Clijsters, on her last day as a teenager, looked nervous. Maybe it was because her side of the draw had been thinned considerably; Venus Williams, Lindsay Davenport and Capriati were all knocked out by others, so Clijsters' last two opponents had been No. 24 seed Conchita Martinez and unseeded Nadia Petrova. Henin-Hardenne, meanwhile, had seen the tough Patty Schnyder, No. 8 Chanda Rubin and Serena Williams.

Henin-Hardenne broke Clijsters' serve in the opening game with a few stylish backhands. After falling into a love-40 hole, Henin-Hardenne served her way out for 2-0. Going for too much on both sides, Clijsters was broken again in the third game. Twelve minutes into the match, it seemed to be over.

But three unforced errors later, Henin-Hardenne was down love-40 for the second straight service game. She unleashed an unreturnable serve, and Clijsters followed by dumping two forehands into the net for deuce.

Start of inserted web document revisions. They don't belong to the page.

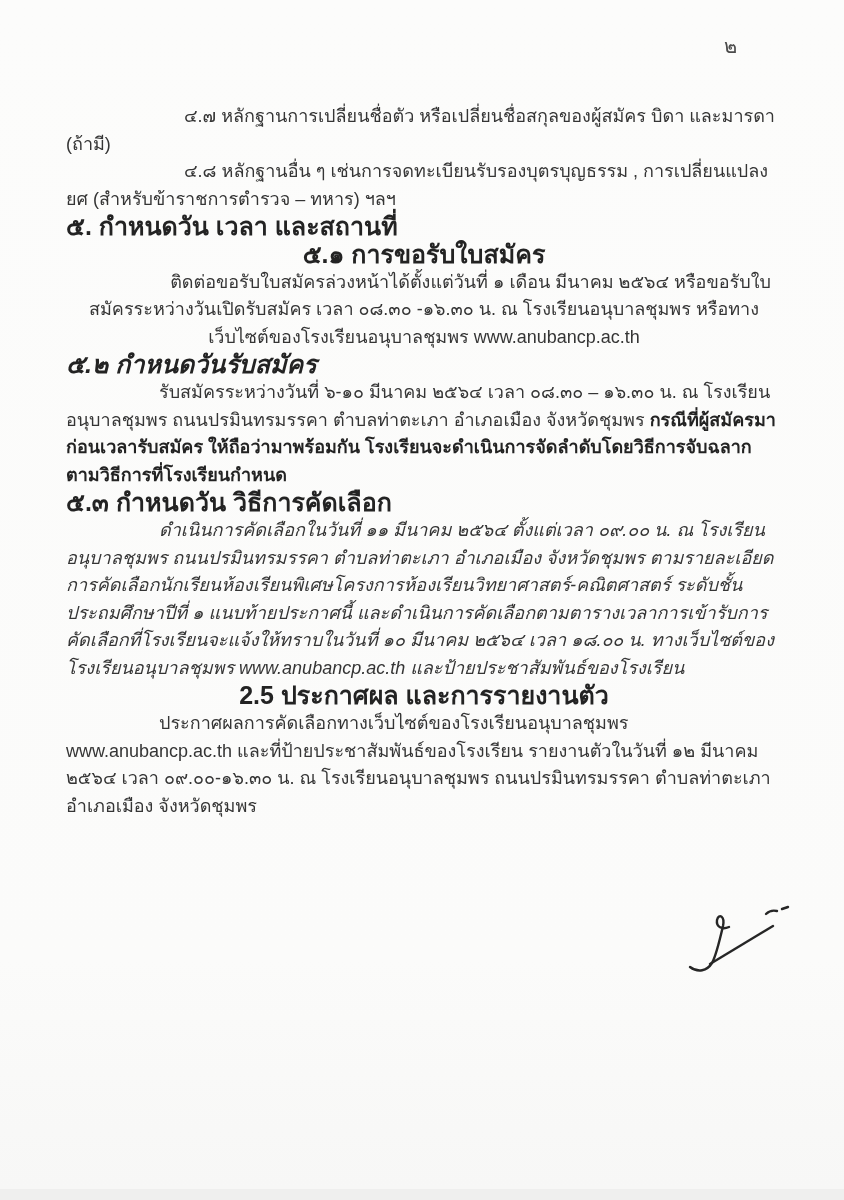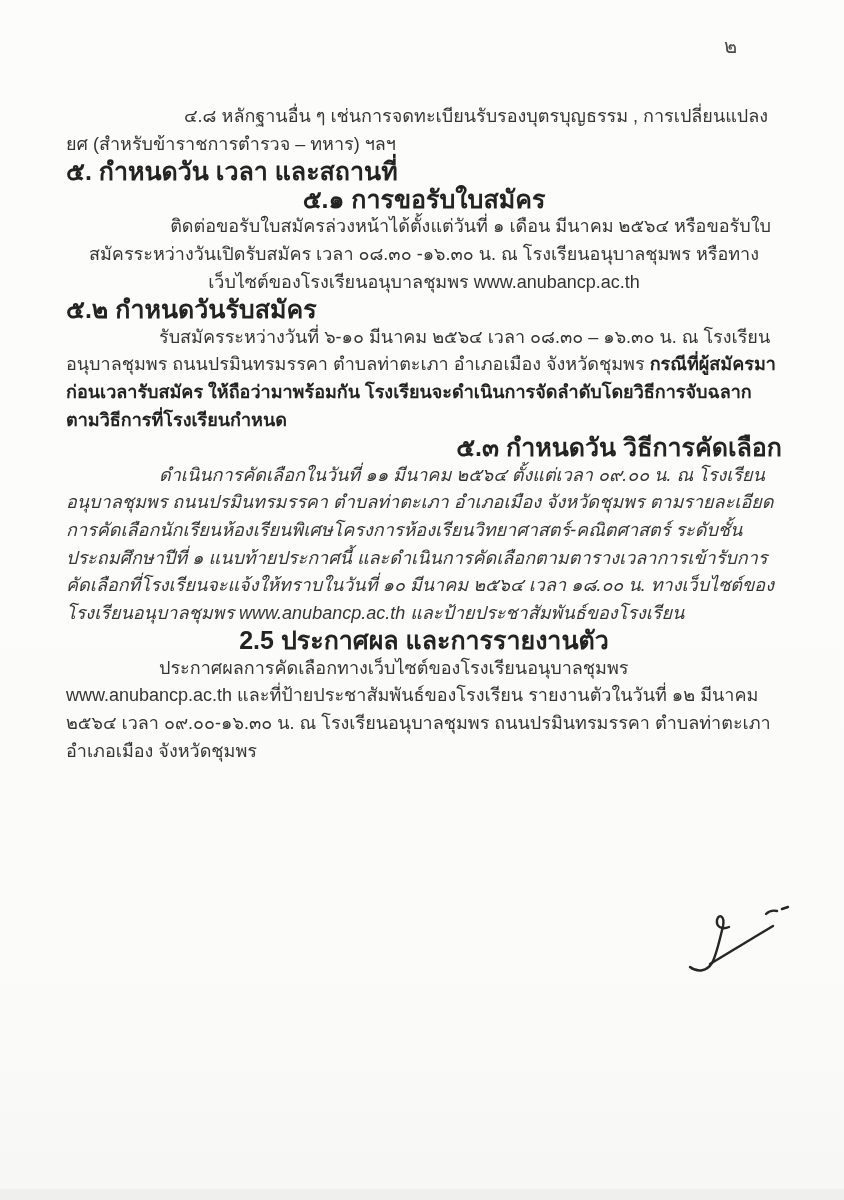--- a/index.html
+++ b/index.html
@@ -24,42 +24,43 @@
   .content p{margin:0;}
   .indent-item{text-indent:118px;}
   .indent-para{text-indent:93px;}
   .sec-heading{
     font-weight:700;color:#232323;font-size:25px;
     margin:0;
   }
   .h-main{margin-top:26px;margin-left:93px;}
   .h-sub{margin-left:118px;}
   .mt-15{margin-top:15px;text-align:center;}
-  .mt-17{margin-top:17px;}
+  .mt-17{margin-top:17px;font-style:italic;}
   .mt-13{margin-top:13px;}
-  .mt-25{margin-top:25px;text-align:right;}
+  .mt-25{margin-top:25px;}
   .mt-10{margin-top:10px;font-style:italic;}
   .bold-run{font-weight:700;color:#232323;}
   .signature{
     position:absolute;left:683px;top:901px;width:112px;height:78px;
   }
   .bottom-edge{
     position:absolute;left:0;bottom:0;width:844px;height:11px;
     background:#efefee;
   }
 </style>
 </head>
 <body>
 
 <div class="page">
 
   <div class="page-number">๒</div>
 
   <div class="content">
 
+    <p class="indent-item">๔.๗ หลักฐานการเปลี่ยนชื่อตัว หรือเปลี่ยนชื่อสกุลของผู้สมัคร บิดา และมารดา (ถ้ามี)</p>
 
     <p class="indent-item">๔.๘ หลักฐานอื่น ๆ เช่นการจดทะเบียนรับรองบุตรบุญธรรม , การเปลี่ยนแปลงยศ (สำหรับข้าราชการตำรวจ – ทหาร) ฯลฯ</p>
 
 
     <p class="sec-heading h-main">๕. กำหนดวัน เวลา และสถานที่</p>
 
     <p class="sec-heading h-sub mt-15">๕.๑ การขอรับใบสมัคร</p>
 
     <p class="indent-para mt-15">ติดต่อขอรับใบสมัครล่วงหน้าได้ตั้งแต่วันที่ ๑ เดือน มีนาคม ๒๕๖๔ หรือขอรับใบสมัครระหว่างวันเปิดรับสมัคร เวลา ๐๘.๓๐ -๑๖.๓๐ น. ณ โรงเรียนอนุบาลชุมพร หรือทางเว็บไซต์ของโรงเรียนอนุบาลชุมพร www.anubancp.ac.th</p>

A backhand winner and another service winner brought Henin-Hardenne to 4-0. She took the set with a gorgeous, slicing drop shot that barely cleared the net. Clijsters barely moved from her spot along the baseline.

The funny thing? Clijsters actually held game points in four of the six games.

"I felt like when I was three-love down, it could have been three-love to me," Clijsters said. "I had game point in every game there. And, you know, Justine played too good, I think, in those points."

Clijsters was broken in the third game of the second set when Henin-Hardenne authored a backhand volley winner. Still, there was a moment in the fifth game where she started to find a groove. It was an innocuous-looking forehand winner, but it was a smooth, comfortable stroke and Clijsters eventually pulled even at 4-all.

Just as quickly, she lost her serve again.

From just inside the baseline, Henin-Hardenne lashed an exquisitely pure backhand cross-court winner for the first point. And for the last, she banged an inside-out forehand for the 5-4 lead. And after she had prevailed and had embraced her husband and her coach of seven years, Carlos Rodriguez, Henin-Hardenne looked around the stadium and smiled.

The smile was still there an hour later when she appeared at her post-match news conference.

"I can't believe it's mine," she said, turning the front of the sterling trophy around to look at it.

Henin-Hardenne's win here was an upset. For she is, in some ways, a stranger in the strange land of tennis.

She is the smallest of the elite players; at 5-foot-5, 126 pounds, she gives away several inches and 25 to 35 pounds to players such as Clijsters and the Williams sisters. And while the soft, red clay here blunts their power and effectively levels the field for Henin-Hardenne, she has improved, too.

After last year, she made a commitment to become physically stronger. Somehow, along the way, she became emotionally stronger.

"I'm not so tall," she said. "I'm not so strong. But I can win."